#### [EXERCISE PROMPT]
What lines below include the word "diferentes"? Copy each one.

#### [DATA UNDER STUDY]
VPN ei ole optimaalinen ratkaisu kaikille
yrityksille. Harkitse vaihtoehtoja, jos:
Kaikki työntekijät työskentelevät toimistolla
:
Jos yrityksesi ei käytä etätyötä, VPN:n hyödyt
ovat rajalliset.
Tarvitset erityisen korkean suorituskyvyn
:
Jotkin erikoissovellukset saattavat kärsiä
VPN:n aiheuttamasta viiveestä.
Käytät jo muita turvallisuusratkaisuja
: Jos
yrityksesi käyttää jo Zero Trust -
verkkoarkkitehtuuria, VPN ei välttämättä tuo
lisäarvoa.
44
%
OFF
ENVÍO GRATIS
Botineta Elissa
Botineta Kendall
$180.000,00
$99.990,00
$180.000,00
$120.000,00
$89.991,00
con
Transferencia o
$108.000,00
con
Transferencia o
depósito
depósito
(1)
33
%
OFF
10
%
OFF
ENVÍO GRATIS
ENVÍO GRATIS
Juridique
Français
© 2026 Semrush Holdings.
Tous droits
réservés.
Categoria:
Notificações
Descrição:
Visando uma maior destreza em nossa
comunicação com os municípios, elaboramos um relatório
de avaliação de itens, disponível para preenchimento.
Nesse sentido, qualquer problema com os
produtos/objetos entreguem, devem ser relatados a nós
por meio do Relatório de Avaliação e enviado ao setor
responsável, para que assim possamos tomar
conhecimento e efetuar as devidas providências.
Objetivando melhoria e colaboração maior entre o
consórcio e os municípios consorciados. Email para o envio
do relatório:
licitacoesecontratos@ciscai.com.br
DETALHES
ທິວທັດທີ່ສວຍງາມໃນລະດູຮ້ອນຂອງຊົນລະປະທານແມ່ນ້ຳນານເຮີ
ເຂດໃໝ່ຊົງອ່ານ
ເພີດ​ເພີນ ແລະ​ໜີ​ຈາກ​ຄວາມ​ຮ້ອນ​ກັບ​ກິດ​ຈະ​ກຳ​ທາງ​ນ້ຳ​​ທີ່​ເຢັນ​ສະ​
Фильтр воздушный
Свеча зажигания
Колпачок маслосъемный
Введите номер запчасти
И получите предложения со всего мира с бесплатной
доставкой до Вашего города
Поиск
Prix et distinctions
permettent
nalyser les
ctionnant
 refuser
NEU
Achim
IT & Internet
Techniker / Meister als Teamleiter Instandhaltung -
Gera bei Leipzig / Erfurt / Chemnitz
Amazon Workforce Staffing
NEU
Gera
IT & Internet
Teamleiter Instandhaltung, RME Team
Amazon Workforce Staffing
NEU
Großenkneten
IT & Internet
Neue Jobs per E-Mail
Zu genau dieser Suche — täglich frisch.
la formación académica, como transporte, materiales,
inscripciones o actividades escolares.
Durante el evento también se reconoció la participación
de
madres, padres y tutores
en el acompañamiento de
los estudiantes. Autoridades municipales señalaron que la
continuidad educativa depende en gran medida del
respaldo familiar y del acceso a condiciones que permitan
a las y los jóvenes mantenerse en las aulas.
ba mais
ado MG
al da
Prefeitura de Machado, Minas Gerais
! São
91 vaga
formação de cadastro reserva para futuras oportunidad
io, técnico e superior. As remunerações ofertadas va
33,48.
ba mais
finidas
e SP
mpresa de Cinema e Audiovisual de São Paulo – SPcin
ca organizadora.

==

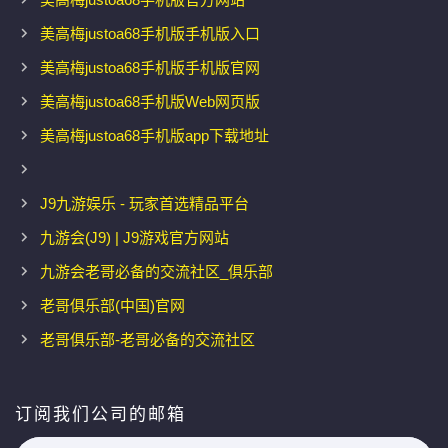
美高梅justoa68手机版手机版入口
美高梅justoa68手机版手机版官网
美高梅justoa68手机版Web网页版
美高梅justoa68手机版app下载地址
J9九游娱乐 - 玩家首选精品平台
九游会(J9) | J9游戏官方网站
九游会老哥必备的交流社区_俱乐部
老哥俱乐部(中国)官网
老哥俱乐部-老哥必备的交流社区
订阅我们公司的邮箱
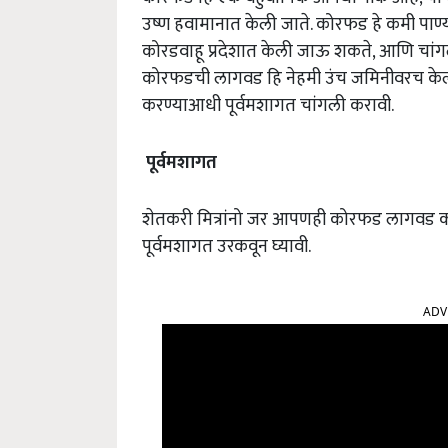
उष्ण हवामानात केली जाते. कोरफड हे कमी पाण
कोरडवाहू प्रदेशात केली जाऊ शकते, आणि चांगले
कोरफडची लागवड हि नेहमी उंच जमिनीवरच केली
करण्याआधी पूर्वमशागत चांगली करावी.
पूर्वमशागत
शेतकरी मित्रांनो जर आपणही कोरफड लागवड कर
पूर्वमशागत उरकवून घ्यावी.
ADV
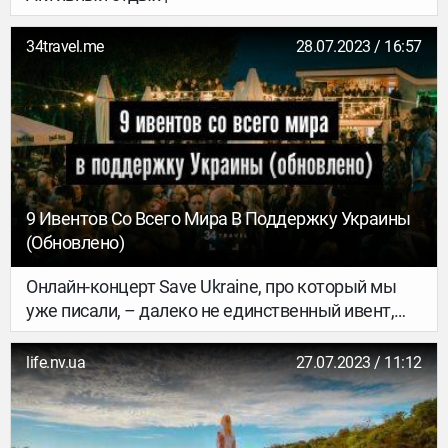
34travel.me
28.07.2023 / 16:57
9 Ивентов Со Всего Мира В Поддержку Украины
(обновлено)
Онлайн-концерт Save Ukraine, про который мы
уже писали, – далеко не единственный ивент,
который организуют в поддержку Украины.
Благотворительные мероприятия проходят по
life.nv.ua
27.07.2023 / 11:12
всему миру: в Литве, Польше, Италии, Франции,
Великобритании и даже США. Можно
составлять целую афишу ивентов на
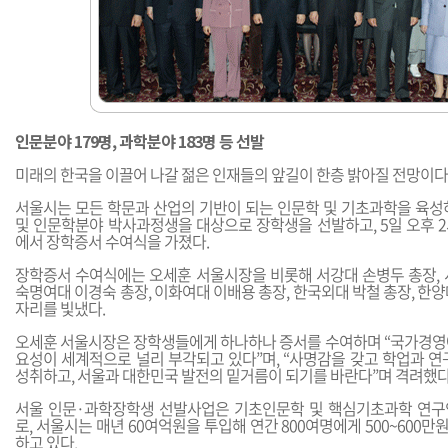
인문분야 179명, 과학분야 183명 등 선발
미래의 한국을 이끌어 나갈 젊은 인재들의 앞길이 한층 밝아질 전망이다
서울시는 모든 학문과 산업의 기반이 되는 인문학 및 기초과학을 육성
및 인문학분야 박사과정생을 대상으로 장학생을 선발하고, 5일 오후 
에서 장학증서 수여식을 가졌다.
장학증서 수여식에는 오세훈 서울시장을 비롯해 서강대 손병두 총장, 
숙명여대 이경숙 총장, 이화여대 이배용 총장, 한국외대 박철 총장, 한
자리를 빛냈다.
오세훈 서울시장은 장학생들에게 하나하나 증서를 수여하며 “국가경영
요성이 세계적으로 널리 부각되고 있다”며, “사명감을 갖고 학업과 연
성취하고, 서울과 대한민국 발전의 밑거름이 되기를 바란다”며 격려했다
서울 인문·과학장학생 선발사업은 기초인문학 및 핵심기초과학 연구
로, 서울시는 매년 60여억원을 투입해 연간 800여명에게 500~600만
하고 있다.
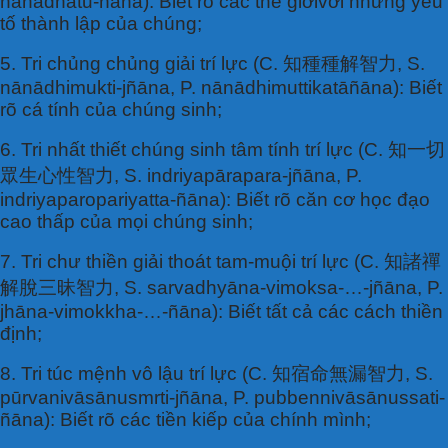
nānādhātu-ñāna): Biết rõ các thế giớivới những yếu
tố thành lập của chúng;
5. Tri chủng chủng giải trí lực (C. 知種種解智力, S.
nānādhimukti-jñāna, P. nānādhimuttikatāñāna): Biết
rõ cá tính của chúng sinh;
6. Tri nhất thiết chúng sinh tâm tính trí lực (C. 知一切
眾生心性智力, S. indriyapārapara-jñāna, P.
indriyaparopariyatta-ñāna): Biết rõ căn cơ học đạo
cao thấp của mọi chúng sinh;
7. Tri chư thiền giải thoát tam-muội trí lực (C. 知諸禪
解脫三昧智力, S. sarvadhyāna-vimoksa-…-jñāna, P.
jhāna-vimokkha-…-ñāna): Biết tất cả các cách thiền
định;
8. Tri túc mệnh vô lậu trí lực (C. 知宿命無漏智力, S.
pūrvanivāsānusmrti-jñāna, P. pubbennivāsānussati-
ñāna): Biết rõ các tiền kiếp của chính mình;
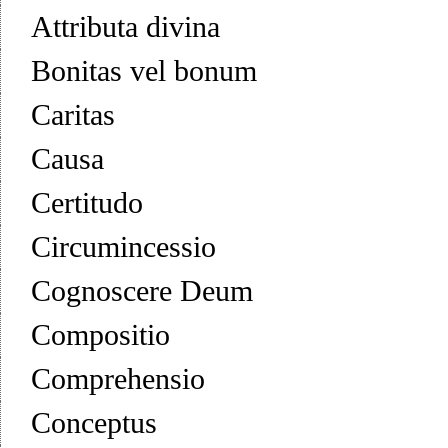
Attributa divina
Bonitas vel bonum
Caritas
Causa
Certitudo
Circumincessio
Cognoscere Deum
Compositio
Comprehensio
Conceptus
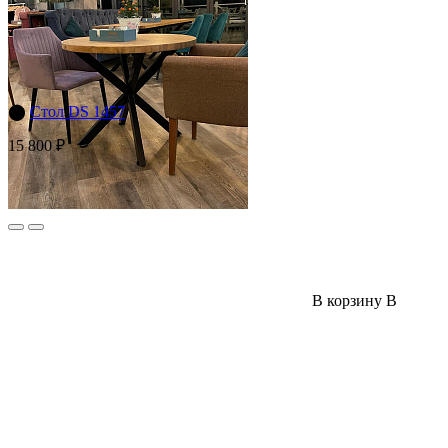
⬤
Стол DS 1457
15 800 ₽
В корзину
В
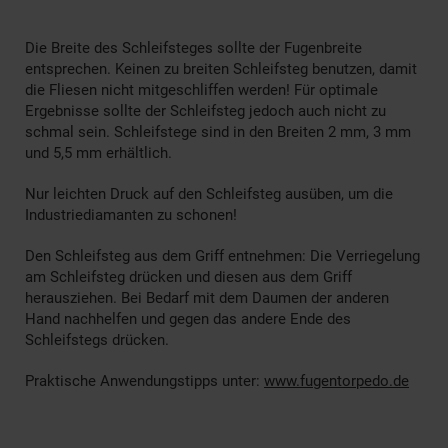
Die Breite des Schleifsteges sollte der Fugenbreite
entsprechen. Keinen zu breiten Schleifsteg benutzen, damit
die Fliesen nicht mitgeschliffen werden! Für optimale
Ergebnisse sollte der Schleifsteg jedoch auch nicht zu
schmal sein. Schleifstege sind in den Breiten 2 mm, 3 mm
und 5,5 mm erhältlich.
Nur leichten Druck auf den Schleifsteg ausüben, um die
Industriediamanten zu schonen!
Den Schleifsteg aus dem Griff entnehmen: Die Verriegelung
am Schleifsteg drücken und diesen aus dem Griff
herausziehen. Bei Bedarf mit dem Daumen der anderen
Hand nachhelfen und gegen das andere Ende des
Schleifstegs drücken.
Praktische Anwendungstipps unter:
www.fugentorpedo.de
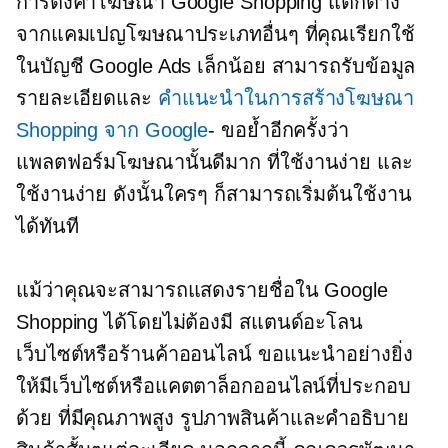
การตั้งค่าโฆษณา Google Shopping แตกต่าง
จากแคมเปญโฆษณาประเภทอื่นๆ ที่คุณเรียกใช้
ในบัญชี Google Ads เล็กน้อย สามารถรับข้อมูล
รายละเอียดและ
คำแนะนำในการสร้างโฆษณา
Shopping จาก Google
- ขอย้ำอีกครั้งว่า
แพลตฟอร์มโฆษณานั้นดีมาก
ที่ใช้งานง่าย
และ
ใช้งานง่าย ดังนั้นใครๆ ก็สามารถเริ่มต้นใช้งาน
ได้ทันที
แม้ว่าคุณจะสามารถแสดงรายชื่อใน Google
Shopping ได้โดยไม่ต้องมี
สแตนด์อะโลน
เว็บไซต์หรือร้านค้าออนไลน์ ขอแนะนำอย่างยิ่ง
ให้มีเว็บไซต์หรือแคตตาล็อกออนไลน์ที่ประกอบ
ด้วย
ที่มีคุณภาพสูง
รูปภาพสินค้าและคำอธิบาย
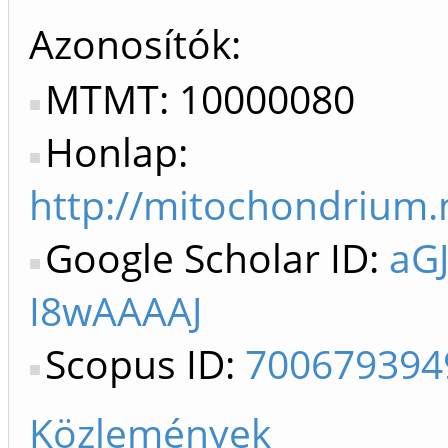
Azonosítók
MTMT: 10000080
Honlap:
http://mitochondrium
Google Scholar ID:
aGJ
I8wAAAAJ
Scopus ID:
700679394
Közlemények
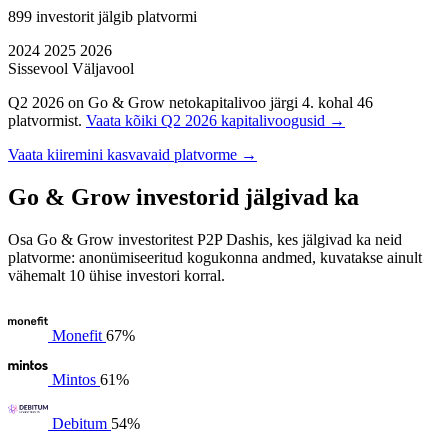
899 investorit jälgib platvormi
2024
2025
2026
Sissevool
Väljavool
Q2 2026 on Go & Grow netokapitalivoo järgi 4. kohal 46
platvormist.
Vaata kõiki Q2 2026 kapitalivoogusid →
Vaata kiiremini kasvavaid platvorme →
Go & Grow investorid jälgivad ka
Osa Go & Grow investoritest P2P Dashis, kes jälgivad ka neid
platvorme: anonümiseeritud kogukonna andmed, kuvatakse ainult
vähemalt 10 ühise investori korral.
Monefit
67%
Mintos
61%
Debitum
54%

==

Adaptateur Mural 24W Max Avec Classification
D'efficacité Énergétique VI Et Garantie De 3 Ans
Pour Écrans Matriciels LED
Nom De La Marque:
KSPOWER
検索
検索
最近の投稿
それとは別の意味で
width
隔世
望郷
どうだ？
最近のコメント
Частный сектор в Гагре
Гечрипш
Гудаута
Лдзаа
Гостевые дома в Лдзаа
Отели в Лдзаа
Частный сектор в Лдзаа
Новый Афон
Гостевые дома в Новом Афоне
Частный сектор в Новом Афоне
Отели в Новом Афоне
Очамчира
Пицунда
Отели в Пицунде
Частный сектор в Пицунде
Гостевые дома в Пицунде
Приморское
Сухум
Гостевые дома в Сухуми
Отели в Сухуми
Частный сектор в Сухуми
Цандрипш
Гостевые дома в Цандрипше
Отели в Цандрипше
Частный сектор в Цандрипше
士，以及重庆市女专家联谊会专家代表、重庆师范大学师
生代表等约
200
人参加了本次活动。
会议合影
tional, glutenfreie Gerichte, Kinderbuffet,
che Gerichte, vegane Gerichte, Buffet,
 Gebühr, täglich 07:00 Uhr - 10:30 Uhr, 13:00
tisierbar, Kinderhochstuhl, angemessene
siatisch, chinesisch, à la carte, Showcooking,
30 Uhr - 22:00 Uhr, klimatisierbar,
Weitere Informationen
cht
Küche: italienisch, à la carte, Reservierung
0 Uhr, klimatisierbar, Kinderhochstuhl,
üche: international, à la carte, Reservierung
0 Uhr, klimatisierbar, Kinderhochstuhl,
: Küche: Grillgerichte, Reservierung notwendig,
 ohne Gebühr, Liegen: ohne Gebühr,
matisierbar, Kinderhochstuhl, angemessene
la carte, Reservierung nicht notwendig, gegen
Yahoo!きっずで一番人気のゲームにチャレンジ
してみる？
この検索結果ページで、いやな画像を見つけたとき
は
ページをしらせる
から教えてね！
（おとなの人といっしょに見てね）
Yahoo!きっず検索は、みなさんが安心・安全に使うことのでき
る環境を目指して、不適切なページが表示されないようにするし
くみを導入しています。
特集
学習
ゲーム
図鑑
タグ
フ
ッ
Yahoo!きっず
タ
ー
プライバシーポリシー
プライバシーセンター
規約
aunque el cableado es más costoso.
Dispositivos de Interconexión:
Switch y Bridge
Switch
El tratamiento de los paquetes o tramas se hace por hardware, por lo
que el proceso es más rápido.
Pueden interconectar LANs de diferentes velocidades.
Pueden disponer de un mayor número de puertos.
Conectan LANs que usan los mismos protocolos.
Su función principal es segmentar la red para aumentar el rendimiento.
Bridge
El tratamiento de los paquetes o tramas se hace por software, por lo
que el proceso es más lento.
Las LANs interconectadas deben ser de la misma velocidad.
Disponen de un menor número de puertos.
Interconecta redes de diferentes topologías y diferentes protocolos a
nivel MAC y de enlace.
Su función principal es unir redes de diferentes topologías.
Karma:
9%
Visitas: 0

#### [ANSWER FOR THE TASK]
Pueden interconectar LANs de diferentes velocidades.
Interconecta redes de diferentes topologías y diferentes protocolos a
Su función principal es unir redes de diferentes topologías.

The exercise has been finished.